C’est une croissance naturelle, appartenant, comme la tribu et la commune de village, à une certaine phase de l’évolution humaine, et non pas à telle nation ou à telle région.

C’est pourquoi la science universitaire ne la saisit pas, et c’est pourquoi Augustin Thierry et Sismondi qui, eux, avaient compris l’esprit de l’époque, n’ont pas eu de continuateurs en France, où Luchaire est encore seul aujourd’hui à reprendre plus ou moins la tradition du grand historien des époques mérovingienne et communaliste ; C’est pourquoi encore, en Angleterre et en Allemagne, le réveil des études sur cette période, et une vague compréhension de son esprit, sont d’origine toute récente.

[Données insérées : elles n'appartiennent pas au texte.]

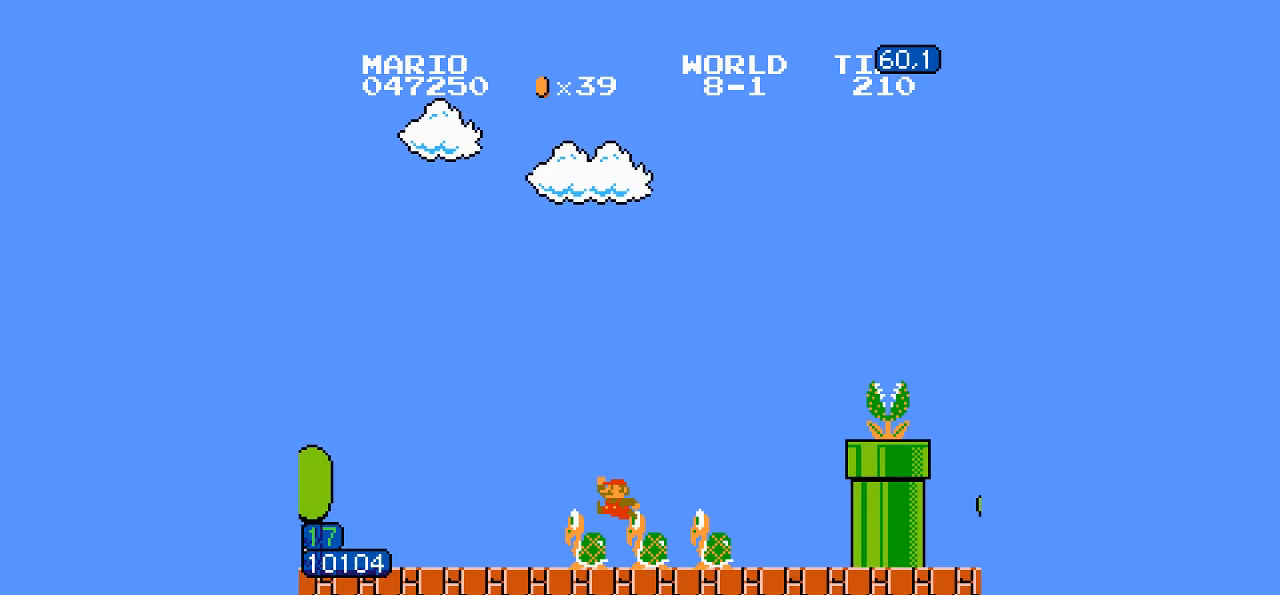
{"dt_ms": 500, "buttons": ["B", "DPAD_RIGHT"], "events": [[333, "A", "down"], [433, "A", "up"]]}
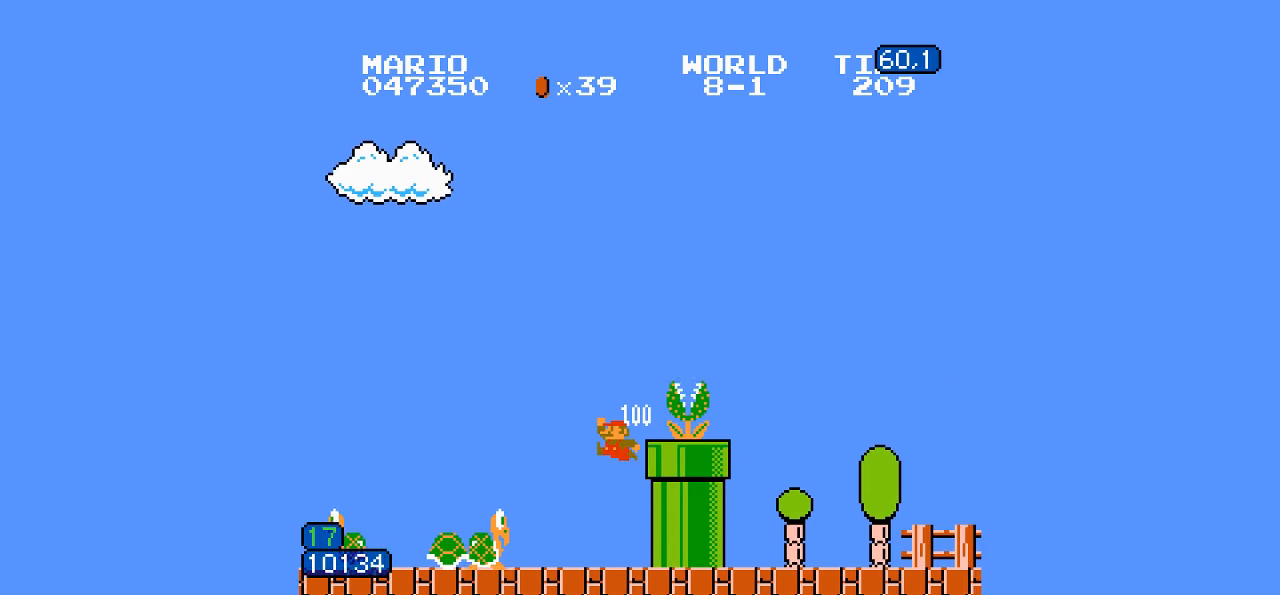
{"dt_ms": 500, "buttons": ["B", "DPAD_RIGHT"], "events": [[67, "A", "down"], [83, "A", "up"]]}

La commune du moyen âge, la cité libre, tire son origine, d’une part, de la commune de village et, d’autre part, de ces mille fraternités et guildes qui furent constituées en dehors de l’union territoriale. Fédération entre ces deux sortes d’unions, elle s’affirme sous la protection de son enceinte fortifiée et de ses tourelles.

Dans mainte région, elle fut une croissance naturelle. Ailleurs, — et c’est une règle pour l’Europe occidentale, — elle fut le résultat d’une révolution. Lorsque les habitants de telle bourgade se sentaient suffisamment protégés par leurs murs, ils faisaient une « con-juration ». Ils se prêtaient mutuellement serment d’abandonner toutes leurs affaires pendantes concernant les insultes, les batteries et les blessures, et ils juraient, dans les querelles qui surgiraient désormais, de ne jamais plus recourir à un autre juge que les syndics qu’ils nommeraient eux-mêmes. Dans chaque guilde d’art ou de bon voisinage, dans chaque fraternité jurée, c’était depuis longtemps la pratique régulière. Dans chaque commune de village, telle avait été la pratique autrefois, avant que l’évêque ou le roitelet eût réussi à y introduire, et plus tard à y imposer, son juge.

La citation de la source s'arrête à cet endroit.